Luque attributes his recent spurt of creativity to the social networks, "where anybody who has anything to say does so without thinking too much about it." He then makes it clear that his songs aren't tweets: "They require a lot of work, but let's be honest, putting out an album a year is no big deal. Soon we won't even be releasing discs of any kind. The song will be the only entity we think of, an act of communication, pure and simple."

Luque says he doesn't just like to poke fun at the Spanish psyche, but at the clichéd perceptions of love that he says still dominate songwriting. "One way of pointing out that the world is made up of common areas is to take the standard role model, break it, and put it back together again. Love is an invention of poets and priests, people who generally don't live in the real world. Which is why love doesn't work. We are still hanging on to the idea of Romeo and Juliet: we spend our lives frustrated and unhappy. What sort of approach is that to life?"

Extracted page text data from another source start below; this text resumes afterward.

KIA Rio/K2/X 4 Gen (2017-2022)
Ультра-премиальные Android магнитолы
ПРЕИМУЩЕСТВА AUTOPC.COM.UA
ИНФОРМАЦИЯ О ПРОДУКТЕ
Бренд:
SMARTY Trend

At the same time as he laughs at them, Luque draws on Spain's many traditional musical styles, from flamenco to the jota, to tell his tales of useless lovers and children getting ready for their first communion. "I do what I do," he says, unconcerned about the fans and critics, who want him to return to the simpler, less aggressive style of his first albums. "I like those songs more than they do, but that reaction is typical of this country: people come up to you and say how much they like you, but you can tell from their tone that the knife is coming out at any moment."

We call it piracy, but when it is accepted by the system it won't be called that"

Luque says that while he's fortunate to make a living from doing what he likes, making money out of music is getting harder. "People who like pop music don't buy records; and they only go to concerts to dance. I don't know if I like the idea of converting my music into a dancehall prostitute."

Enhorabuena a los cuatro includes a thank you to his record company for managing to get his album out "in a civilized manner," in whatever format. "It's a miracle," he says, "bearing in mind that people download everything these days. We call it piracy, but when it is accepted by the system it won't be called that. At this rate we'll be recording on our computers and posting our songs on the net straight away, but people forget that it is hard work and technically complex to record an album. People in this country need to understand that albums like those produced by Coldplay will only happen abroad, and that here all we'll have are demo tracks. But that is normal in a country of waiters and construction workers. The only solution is education, but the government is doing all it can to eradicate teaching the arts, never mind music."

He says he is seriously thinking about putting out his next album directly on the web through online music store Bandcamp so that his fans can finish the work. "I like the idea, it's like saying to people, 'If you're going to download it for free, you might as well do something useful.' It might sound like revenge, but it could work. I will lay down the voice and the guitar, somebody will do a version that will sound more or less like the official one. It would be a real case of interaction, like internet users talk about."